First, there's the argument that says teen pregnancies lead to poverty. The data sounds compelling: Thirty-four percent of young teen mothers do not go on to graduate high school, and less than two percent of teen mothers earn a college diploma by the time they turn 30, said the National Campaign to Prevent Teen and Unplanned Pregnancy in a 2012 report. The idea is that pregnancy slows down education, which slows down job skill development, which, in turn, drags down the mother's earning capacity. The ripple effect can really add up.
To fight teen pregnancy from this angle, experts recommend robust sex education in school, and easy, cheap access to contraceptives. The CDC study bears this out to a certain degree, citing data showing "a continuation of a long-term downward trend in the percentage of teenagers who are sexually experienced, and a long-term upward trend in the use of contraception at first sex" as evidence for the decline in teen pregnancies.

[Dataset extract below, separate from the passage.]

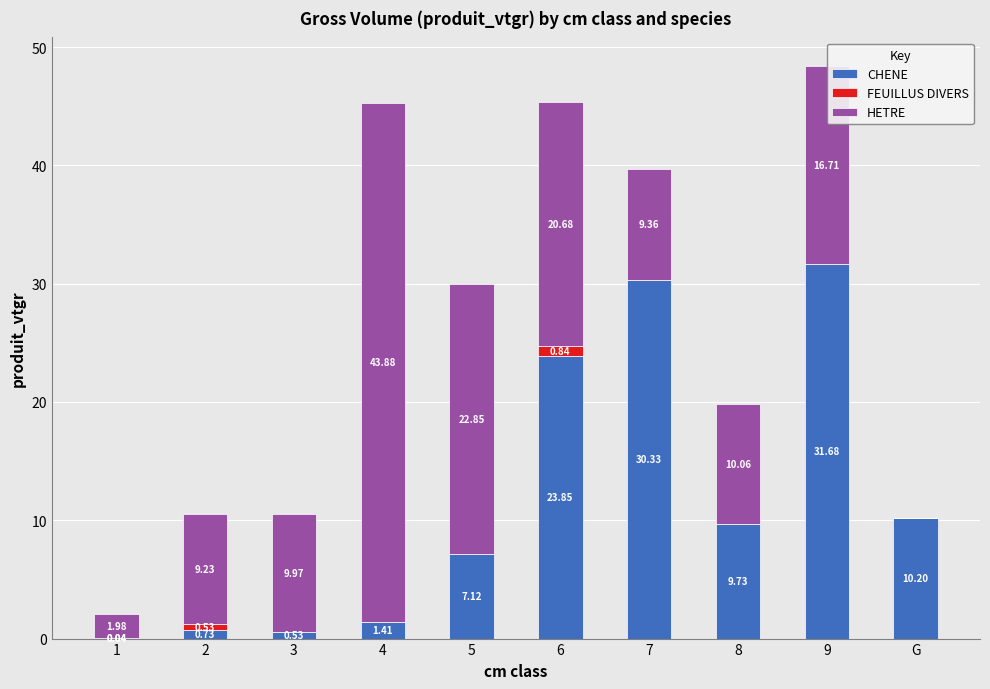

Does the chart contain stacked bars?

Yes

The other camp, however, says we have to do more.
Many pregnant teens were off the road to prosperity well before conception, says a paper from the National Bureau of Economic Research. The researchers — Melissa Kearney, an economist at the University of Maryland, and Phillip B. Levine, an economist at Wellesley College — point out that women are more likely to give birth at a young age if they come from disadvantaged backgrounds, and even more so if they live in communities with a wide income gap. In fact, they find that teen pregnancy in the U.S. is pretty closely correlated to income inequality.
This may have to do with how girls in these communities perceive their economic situation, say Levine and Kearny. "[O]ur findings seem to suggest that girls who don't see a chance to better their lives are more likely to have a child," they wrote in The Atlantic earlier this year.
This camp would like to see teen pregnancy policy focus more on giving disadvantaged young women more opportunities for upward mobility. Though access to contraceptives is important, "To really drive down rates of teen childbearing, we need young women at risk of becoming teen mothers to see a reason to delay motherhood. They need to believe that they have reason to invest in their futures, and they need a viable way to do so," they write.
Of course, this angle leads to its own questions. For example, why has the teen pregnancy rate slid over the last two decades, while economic inequality has grown?
For now, it looks like more kids are all right — but there's still a ways to go.